== DATA FOR THE TASK ==
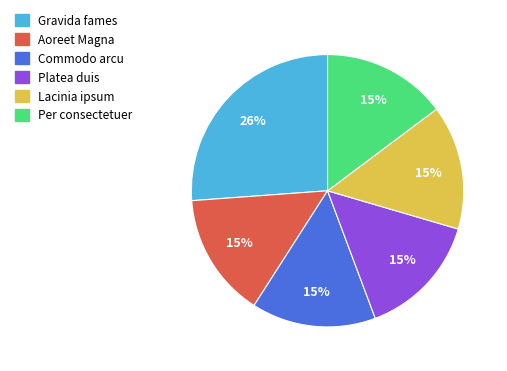

How many segments does this pie chart have?

6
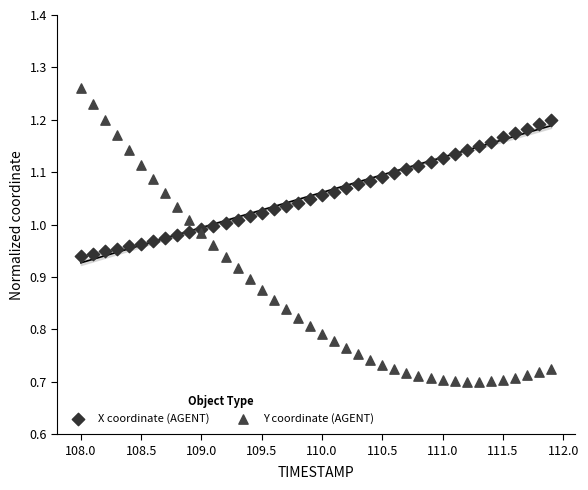

What are all the series names shown in the legend?

X coordinate (AGENT), Y coordinate (AGENT)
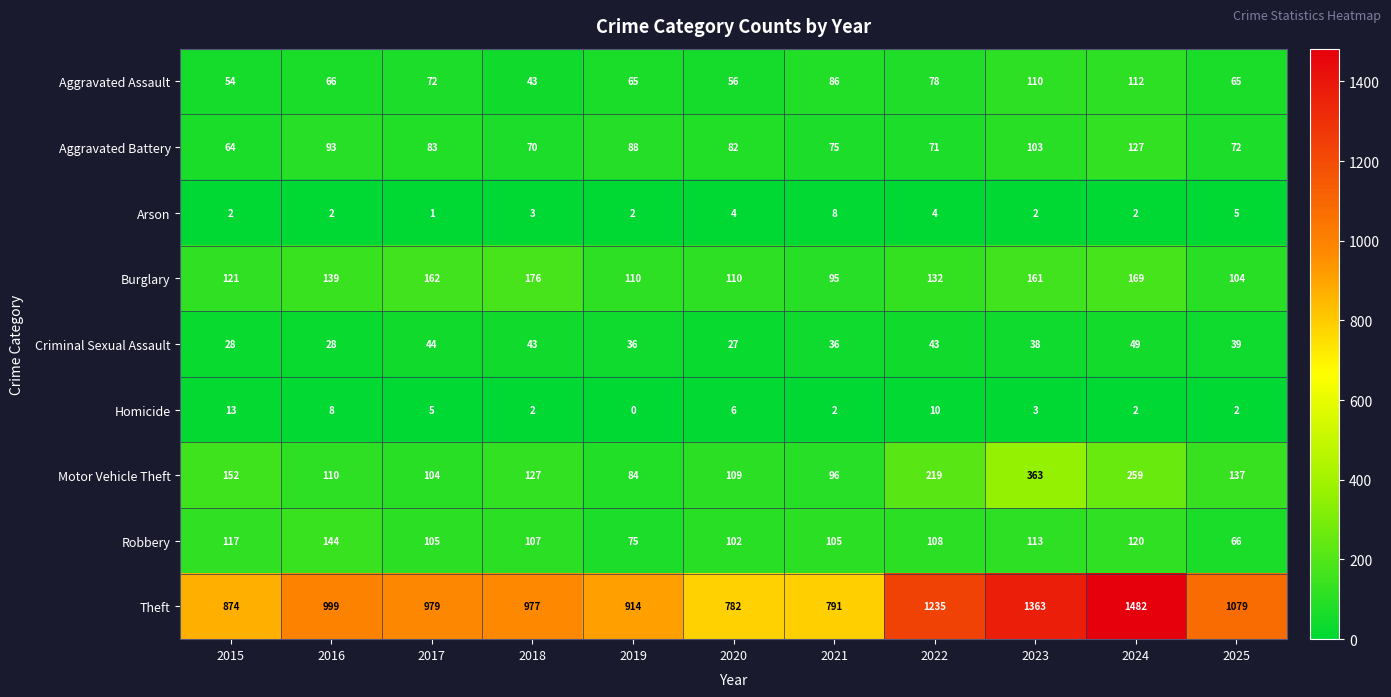

Which series has the largest total across all categories?

Theft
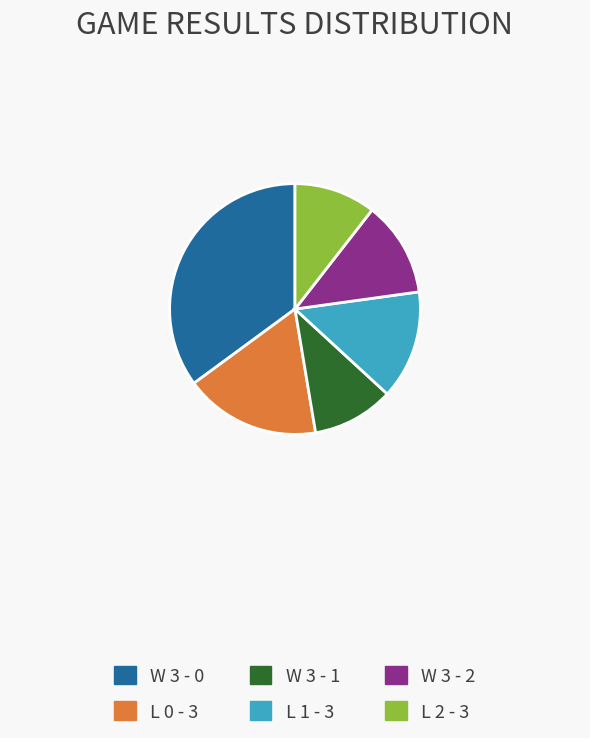

Between L 2 - 3 and W 3 - 0, which is larger?

W 3 - 0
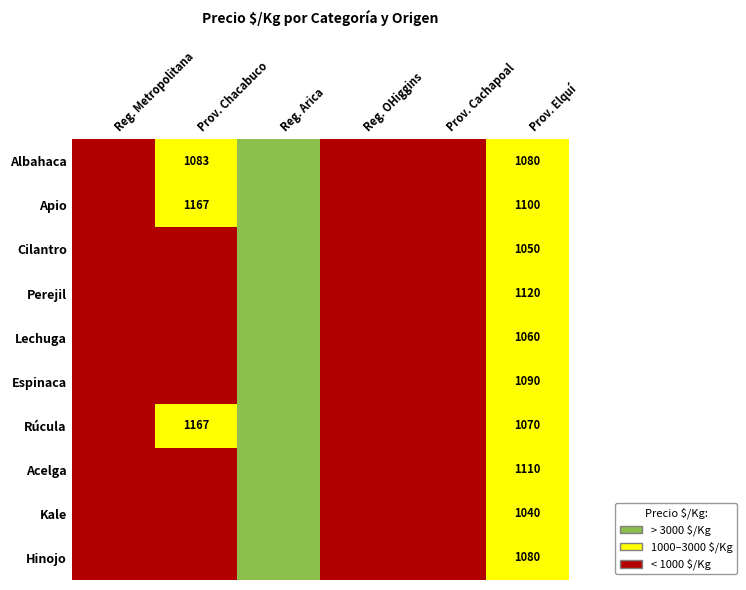

List the labels in order of value, smallest first.

6, 22, 13, 11, 14, 39, 12, 15, 33, 37, 25, 26, 24, 5, 21, 10, 4, 16, 9, 3, 27, 28, 17, 8, 23, 30, 31, 18, 0, 7, 20, 1, 29, 2, 36, 19, 32, 34, 35, 38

== EXERCISE GOAL ==
Copy the listing exactly from the line with "X coordinate (AGENT), Y coordinate (AGENT)" through the end of the listing, including both ends, and leave the pictures out of your copy.

== EXERCISE RESULT ==
X coordinate (AGENT), Y coordinate (AGENT)

Which series has the largest total across all categories?

Theft

Between L 2 - 3 and W 3 - 0, which is larger?

W 3 - 0

List the labels in order of value, smallest first.

6, 22, 13, 11, 14, 39, 12, 15, 33, 37, 25, 26, 24, 5, 21, 10, 4, 16, 9, 3, 27, 28, 17, 8, 23, 30, 31, 18, 0, 7, 20, 1, 29, 2, 36, 19, 32, 34, 35, 38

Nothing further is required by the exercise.